You are viewing a plain text version of this content. The canonical link for it is here.

Posted to user@cassandra.apache.org by "B. Todd Burruss" <bb...@real.com> on 2010/01/15 21:39:29 UTC

something bizzare occured

i'm trying to understand why cassandra 0.5 RC3 is behaving like it is.
I have a 5 node cluster, RF=3, W=ALL, R=1.  all is well if all the nodes
are running.  if i remove a node, then "puts" fail - doesn't matter
which host i'm connected to.  if i restart the node, then all goes back
to normal operation.

the obvious misunderstanding to me is that i have set W=ALL.  As I
understand it, this should mean that the data will be written to ALL the
replicas (RF=3) not all the nodes in the cluster.  is this a bug or a
misunderstanding?


i also see the following message upon restarting the node that i stopped
- is it a problem?

Extracted records

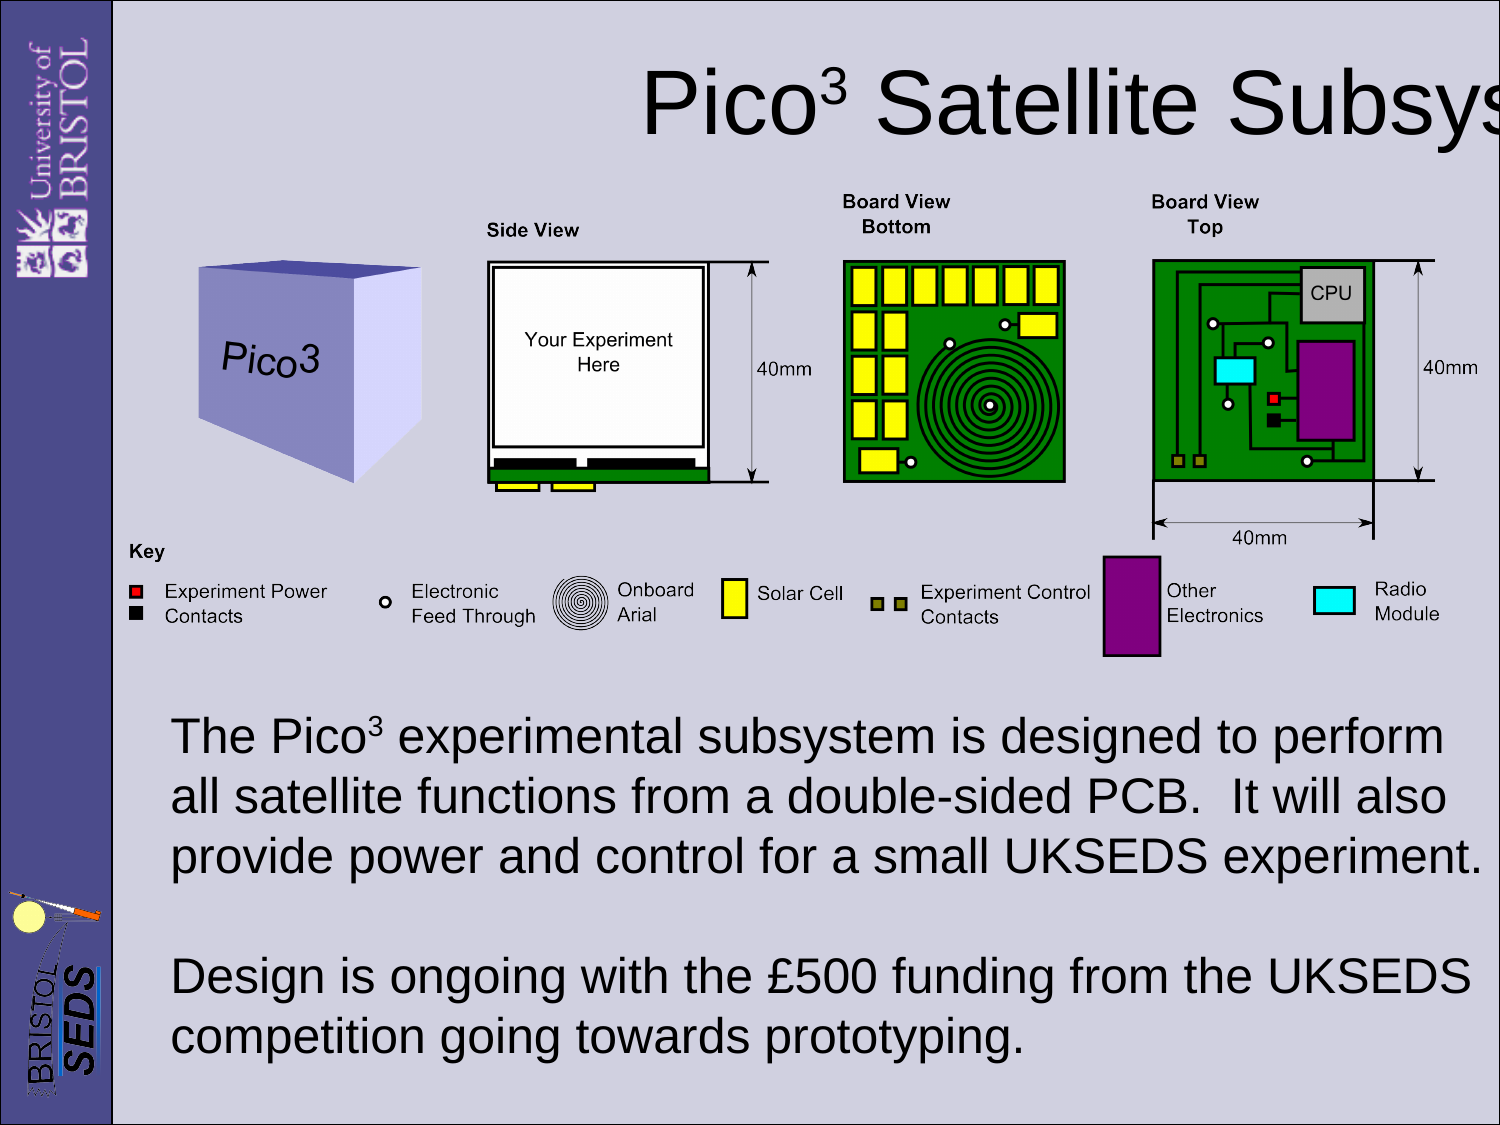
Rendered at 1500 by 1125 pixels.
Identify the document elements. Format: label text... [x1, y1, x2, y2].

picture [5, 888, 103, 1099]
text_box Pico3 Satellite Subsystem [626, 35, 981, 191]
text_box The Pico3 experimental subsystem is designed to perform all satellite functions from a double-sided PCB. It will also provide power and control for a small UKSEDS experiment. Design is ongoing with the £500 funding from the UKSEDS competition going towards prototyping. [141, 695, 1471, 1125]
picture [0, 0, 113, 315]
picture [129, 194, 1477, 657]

Required task 1
In the Cassandra post, what does the poster take the setting W=ALL to mean? Answer in one to three sentences.
Required task 2
Rewrite the stretch of the Cassandra post from "the obvious misunderstanding" through "it a problem?", changing "replicas" to "copies".

Written reply 1
The poster understands W=ALL to mean that data is written to all the replicas, which is three because RF=3. It does not mean writing to every node in the cluster.

Written reply 2
the obvious misunderstanding to me is that i have set W=ALL.  As I
understand it, this should mean that the data will be written to ALL the
copies (RF=3) not all the nodes in the cluster.  is this a bug or a
misunderstanding?


i also see the following message upon restarting the node that i stopped
- is it a problem?